Folding a sequence with a binary operation that returns Future

Question

Suppose I've got a function op: (Int, Int) => Future[Int] and need to write a new function foo :

def foo(xs: Seq[Int], 
        zero: Int, 
        op: (Int, Int) => Future[Int]): Future[Int] = ???
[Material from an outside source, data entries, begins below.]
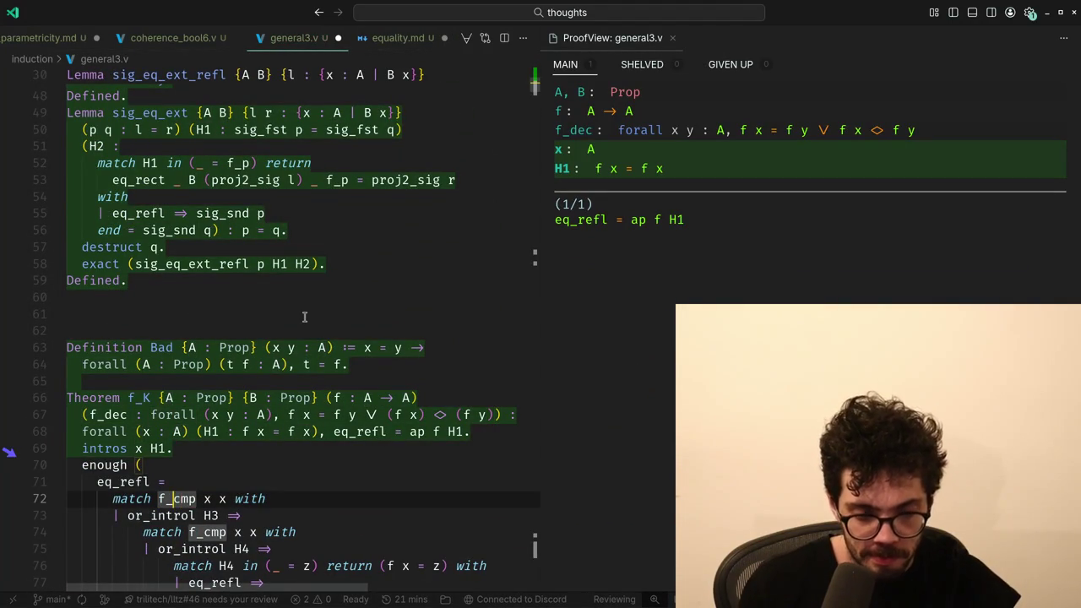
key(Up)
key(Up)
key(Up)
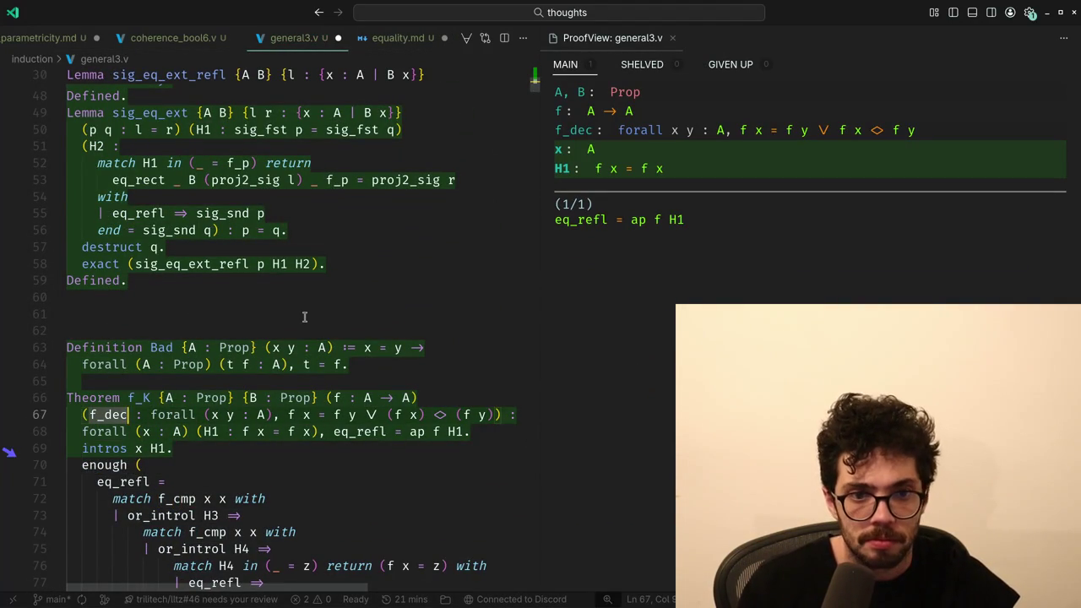
key(BackSpace)
key(BackSpace)
key(BackSpace)
text(cmp)
key(Escape)
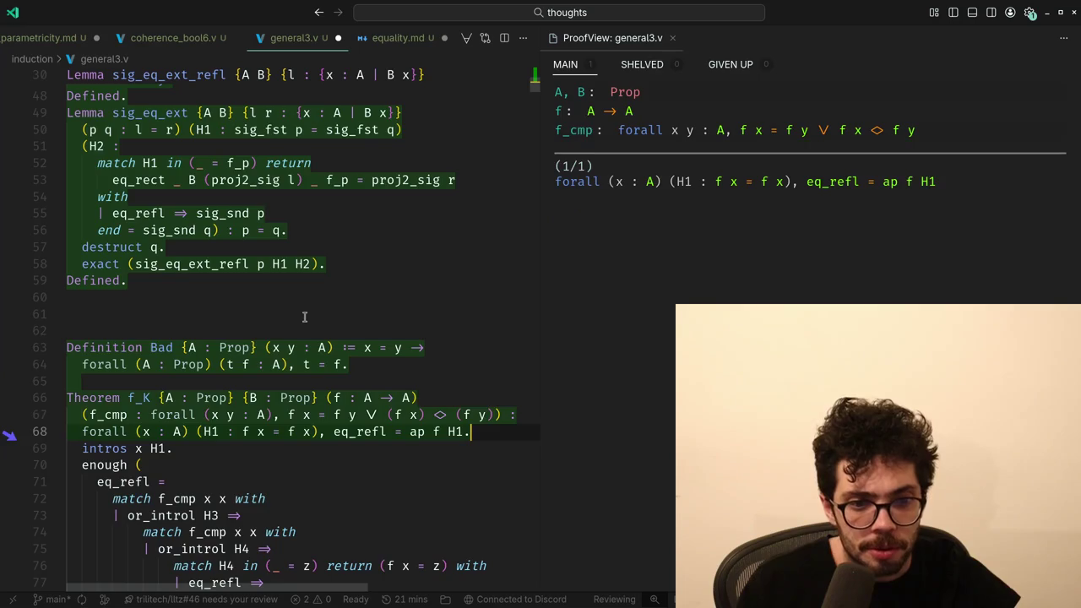
key(ctrl+alt+minus)
Change the return type on line 78 to f (f x) = z.
key(Right)
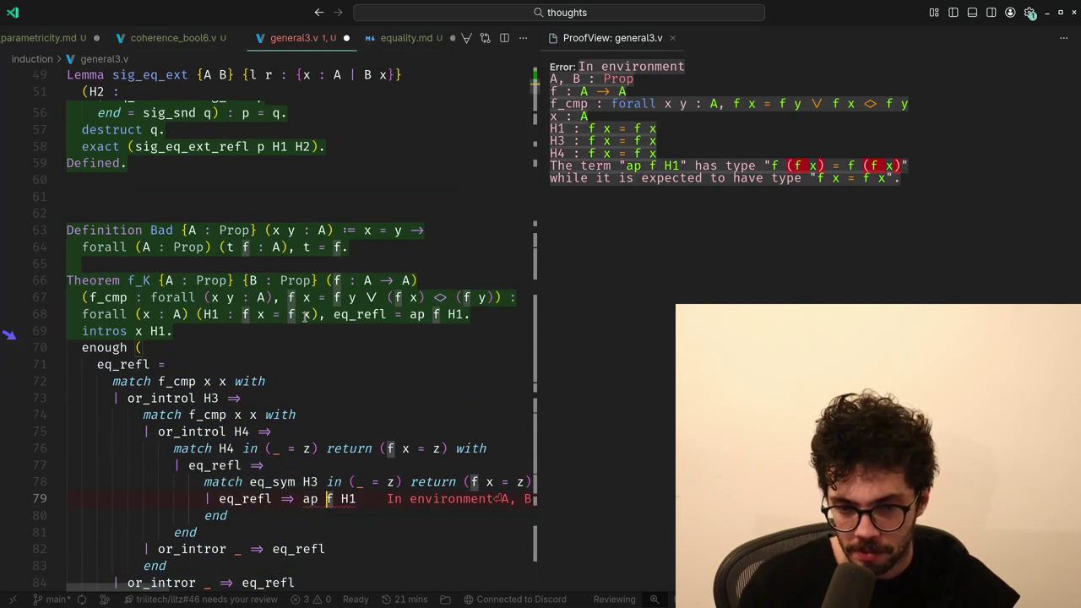
key(Up)
key(End)
key(ctrl+Left)
key(ctrl+Left)
key(ctrl+Left)
text((f)
key(Right)
text())
Wrap x as (f x) in line 76's return type and re-check the proof.
key(Up)
key(Up)
key(ctrl+Left)
key(ctrl+Left)
key(ctrl+Left)
text(()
foo should work as foldLeft and apply op sequentially to all elements in xs, e.g.:

val op: (Int, Int) => Future[Int] = (x, y) => Future(x + y)
val xs = (1 to 10)
val fut = foo(xs, 0, op) // should return Future of 55
fut.value // Some(Success(55))

How would you implement foo ?

Answer 1

I'm not sure why the other answer was deleted - but with plain Scala this works for me:

 def foo(xs: Seq[Int], zero: Int, op: (Int, Int) => Future[Int]): Future[Int] =  

    xs.foldLeft(Future.successful(zero))((a, b) => a.flatMap(op(_, b)))

Do I miss something?

Answer 2

Try foldM from cats:

import cats._
import cats.implicits._

def foo(xs: Seq[Int], zero: Int, op: (Int, Int) => Future[Int]): Future[Int] =
  Foldable[List].foldM(xs.toList, zero)(op)